Не обращая на него внимания, я поднялась по ступенькам к квартире Рейнера. Она находилась над агентством по недвижимости, так что каждое утро Стивен просыпался под треск телефонов, постоянно напоминавших, что город – это всего лишь ассортимент объектов собственности, только и ждущих, когда же их перепродадут. Агентств в этом районе было так много, что могло показаться, будто на продажу выставлена вся улица. Когда дверь наконец открылась, меня удивил внешний вид Рейнера. На работу после смерти босса он еще не выходил, но я никогда прежде не видела человека более опрятного. Идеально выглаженная рубашка – стрелки на рукавах такие, что порезаться можно, – лицо, выбритое столь гладко, что представить на нем щетину просто невозможно. И в то же время было в нем что-то отталкивающее. Черты его лица казались немного великоватыми, как будто им недоставало места на имеющейся в наличии площади: выпученные глаза, нос как широкая розовая нашлепка и растянутый тонкогубый рот. В гостиной, куда он провел нас, целую стену покрывали фотографии без рамок, пришпиленные так плотно, что некоторые наползали друг на друга. На меня смотрели десятки незнакомцев, а кроме того, целая серия пейзажей являла картину холма, розовеющего в лучах восходящего солнца.

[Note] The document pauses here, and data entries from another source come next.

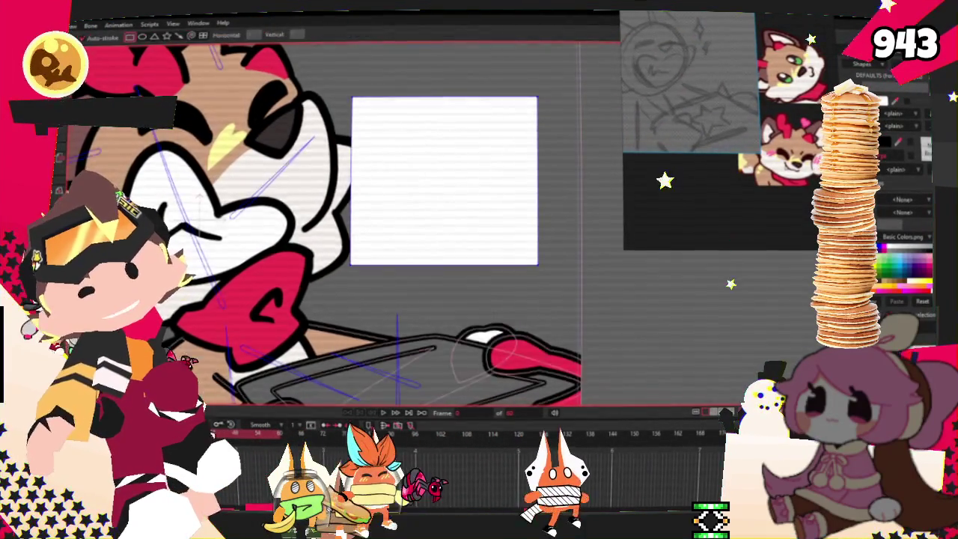
scroll(390, 207, "down", 2)
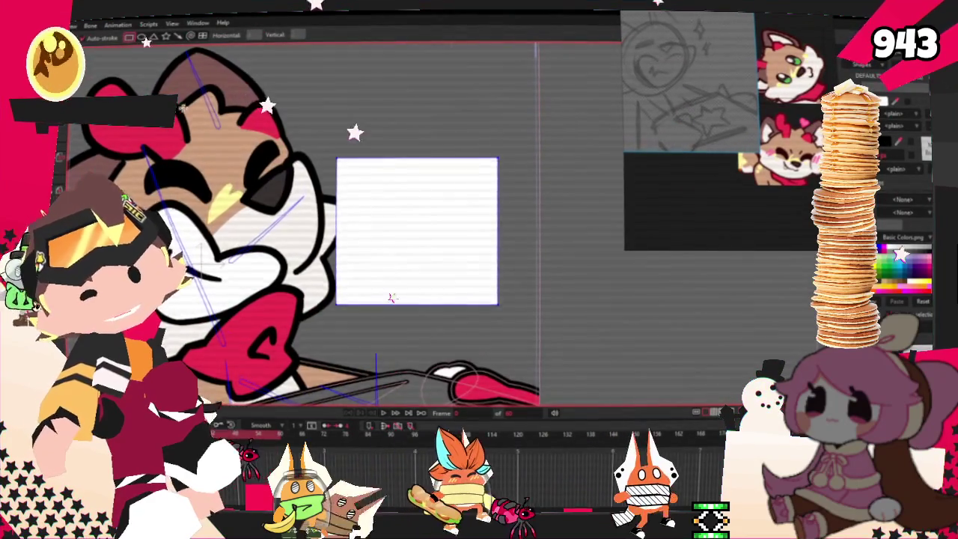
scroll(391, 294, "down", 2)
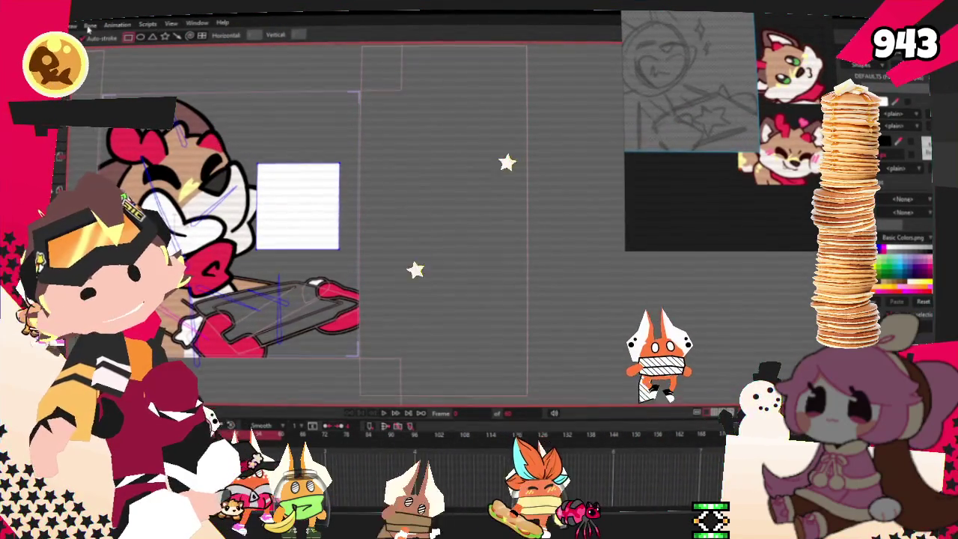
left_click(74, 26)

– Это все вы снимали? – спросила я. – Потрясающие!
Хозяин дома открыл наконец рот.
– Что такое? Сначала у меня побывал плохой коп, а теперь пришел хороший, да?
– Я – психолог и только помогаю полиции в расследовании.

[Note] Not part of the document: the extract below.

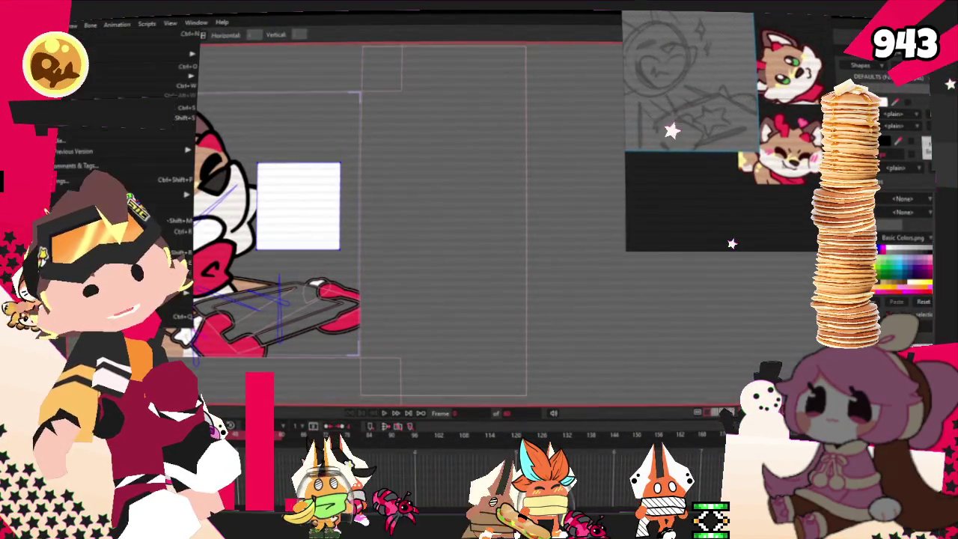
left_click(112, 107)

– Они приходили уже три раза и в покое меня не оставят. – Рейнер сердито посмотрел на Тейлора, который искал что-то в своем блокноте.
– Не хочу давить на вас, но мне нужно знать, почему полиция предупреждала вас десять лет назад, – сказала я.

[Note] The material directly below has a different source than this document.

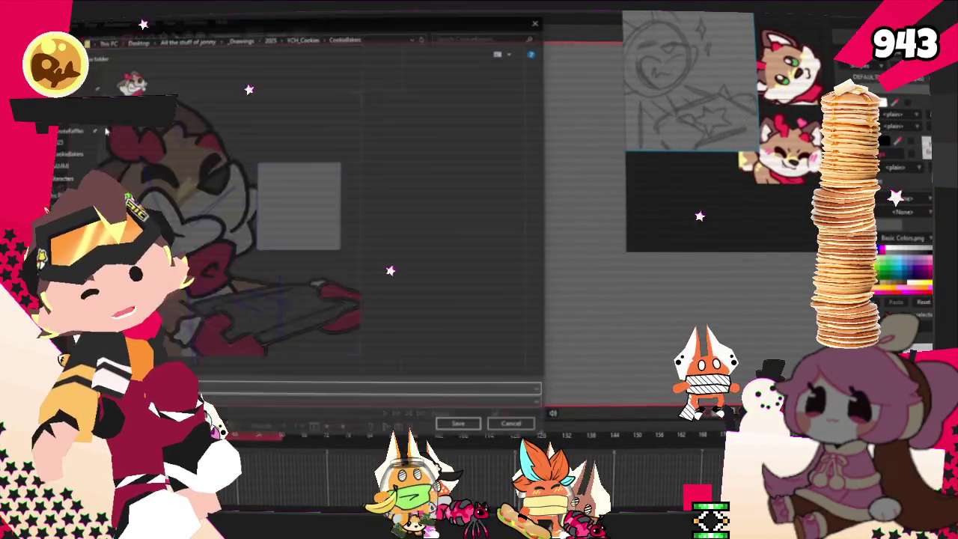
left_click(305, 38)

Щеки Стивена вспыхнули ярким румянцем.
– Не десять, а пятнадцать, еще до того, как я пришел в «Энджел». Выпил как-то после работы, и один человек оскорбил меня.
– Что он сказал?
– Сказал, что его тошнит от геев. – Рейнер даже побагровел от ярости, и я подумала, что Тейлор, возможно, был прав, когда говорил о его склонности к насилию. – В банковском бизнесе полно оксбриджских идиотов, готовых ударить ближнего в спину. Здесь, как в футбольной команде или в армии, открытых геев нет. Хотите стать своим, расхваливайте жену и чудесных детишек. Лео был единственным, кто принимал меня таким, какой я есть. Все остальные кривятся, будто им моя физиономия противна.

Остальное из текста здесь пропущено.